In der abschließenden Diskussion stellte Frau Nitschke von der Vernetzungsstelle Schulverpflegung in Sachsen-Anhalt ihre Arbeit vor. Es sei sehr schwierig, mit den geringen Mitteln eine gute Schulverpflegung zu organisieren. Die Schülerinnen und Schüler der Offenen Schule Waldau räumten ein, dass es aufwändig sei, ein so umfangreiches Angebot, wie es an ihrer Schule angeboten werde, überall zu ermöglichen. Herr Kalkoffen von der Stadtratsfraktion DIE LINKE Saarbrücken stellte fest, dass man durch eine kostenfreie Schulverpflegung, wie es die LINKE in Saarbrücken an einigen Grundschulen mit sozialen Brennpunkten eingeführt habe, alle Kinder erreichen könne. Die Essensbeteiligung sei auf 100 Prozent angestiegen – auch in Stadtteilen mit einem hohen Migrationsanteil. Eine ähnliche Erfahrung machte auch Frau Nitschke mit der kostenlosen Abgabe von Obst und Gemüse in Schulen.

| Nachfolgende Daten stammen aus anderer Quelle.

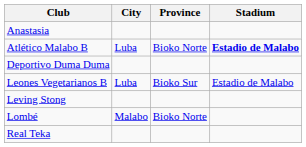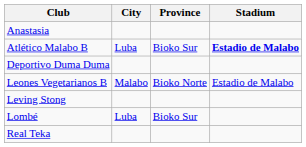Atlético Malabo B | Province: Bioko Norte -> Bioko Sur
Leones Vegetarianos B | City: Luba -> Malabo
Leones Vegetarianos B | Province: Bioko Sur -> Bioko Norte
Lombé | City: Malabo -> Luba
Lombé | Province: Bioko Norte -> Bioko Sur
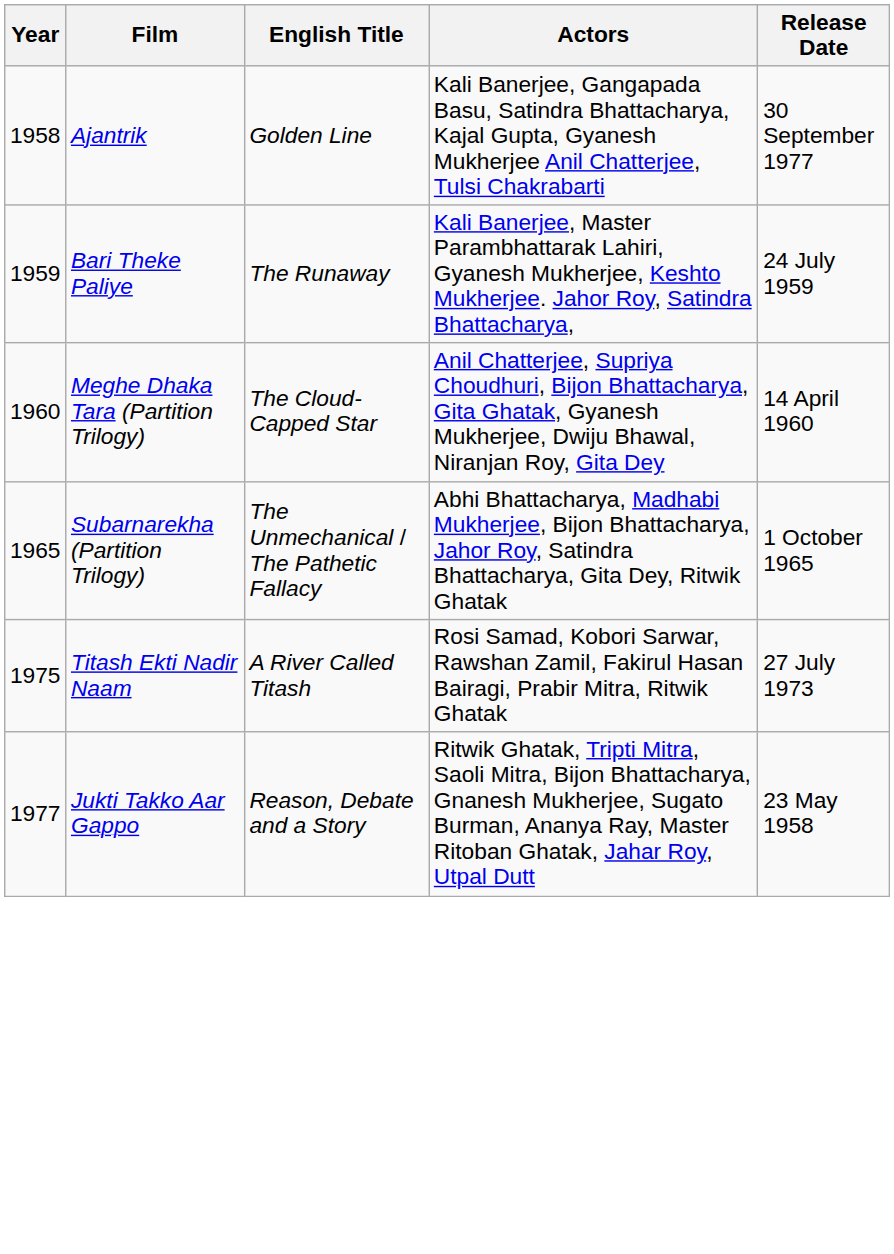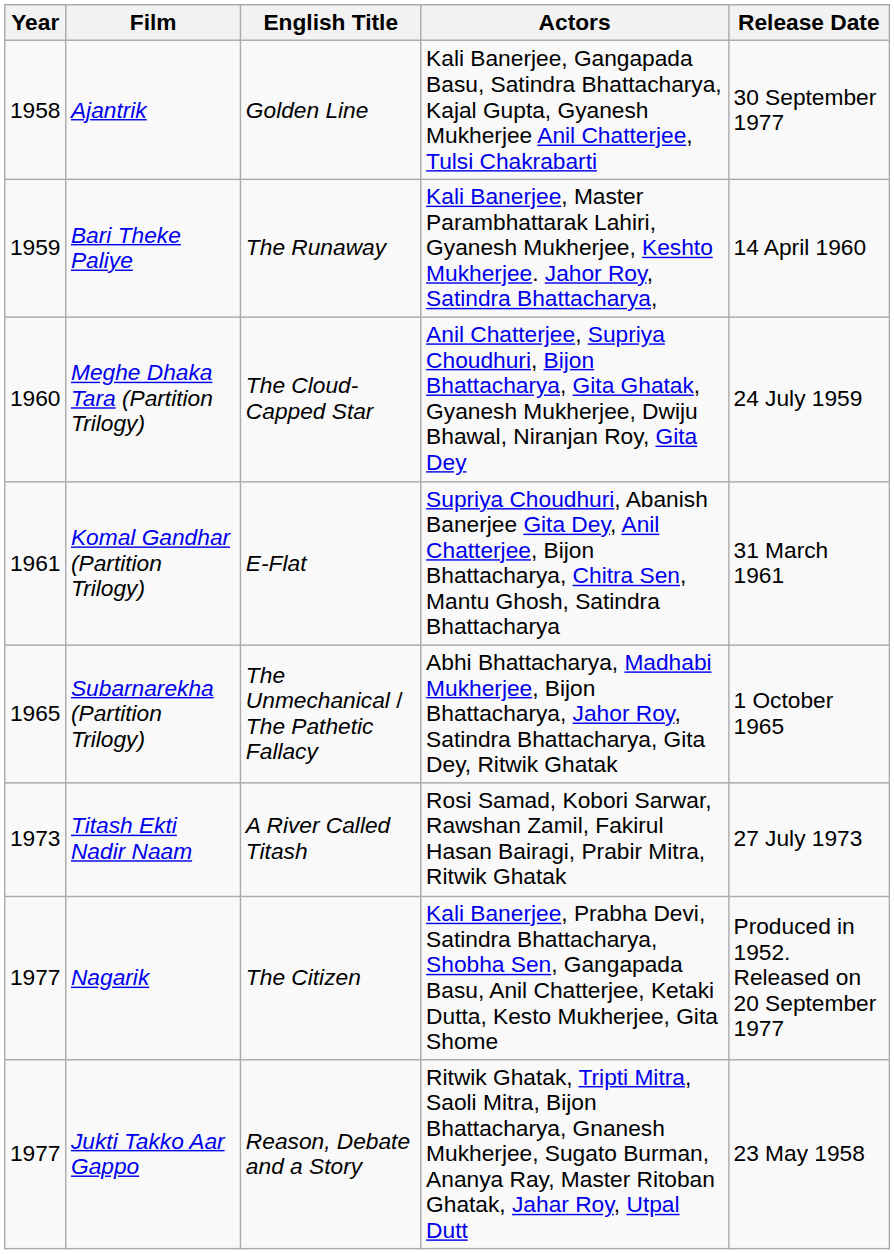Bari Theke Paliye | Release Date: 24 July 1959 -> 14 April 1960
Meghe Dhaka Tara (Partition Trilogy) | Release Date: 14 April 1960 -> 24 July 1959
+ row: 1961 | Komal Gandhar (Partition Trilogy) | E-Flat | Supriya Choudhuri, Abanish Banerjee Gita Dey, Anil Chatterjee, Bijon Bhattacharya, Chitra Sen, Mantu Ghosh, Satindra Bhattacharya | 31 March 1961
Titash Ekti Nadir Naam | Year: 1975 -> 1973
+ row: 1977 | Nagarik | The Citizen | Kali Banerjee, Prabha Devi, Satindra Bhattacharya, Shobha Sen, Gangapada Basu, Anil Chatterjee, Ketaki Dutta, Kesto Mukherjee, Gita Shome | Produced in 1952. Released on 20 September 1977
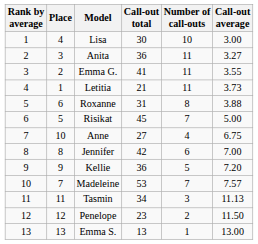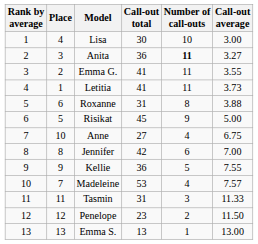Anita | Number of call-outs: normal -> bold
Letitia | Call-out total: 21 -> 41
Risikat | Number of call-outs: 7 -> 9
Kellie | Call-out average: 7.20 -> 7.55
Madeleine | Number of call-outs: 7 -> 4
Tasmin | Call-out total: 34 -> 31
Tasmin | Call-out average: 11.13 -> 11.33
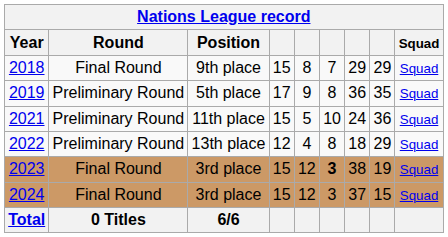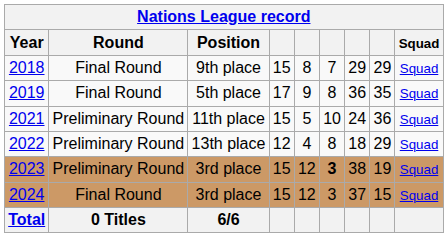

Die Erkenntnisse aus der Fachtagung „Auf dem Weg zu einer guten und kostenfreien Schulverpflegung“ fließen in eine parlamentarische Initiative ein, die Anfang des Jahres 2013 im Bundestag zur Diskussion gestellt werden soll. Ziel der Fraktion DIE LINKE ist es, allen Kindern und Jugendlichen in Kindertagesstätten und Schulen, ein ausgewogenes und leckeres Mittagessen zu ermöglichen.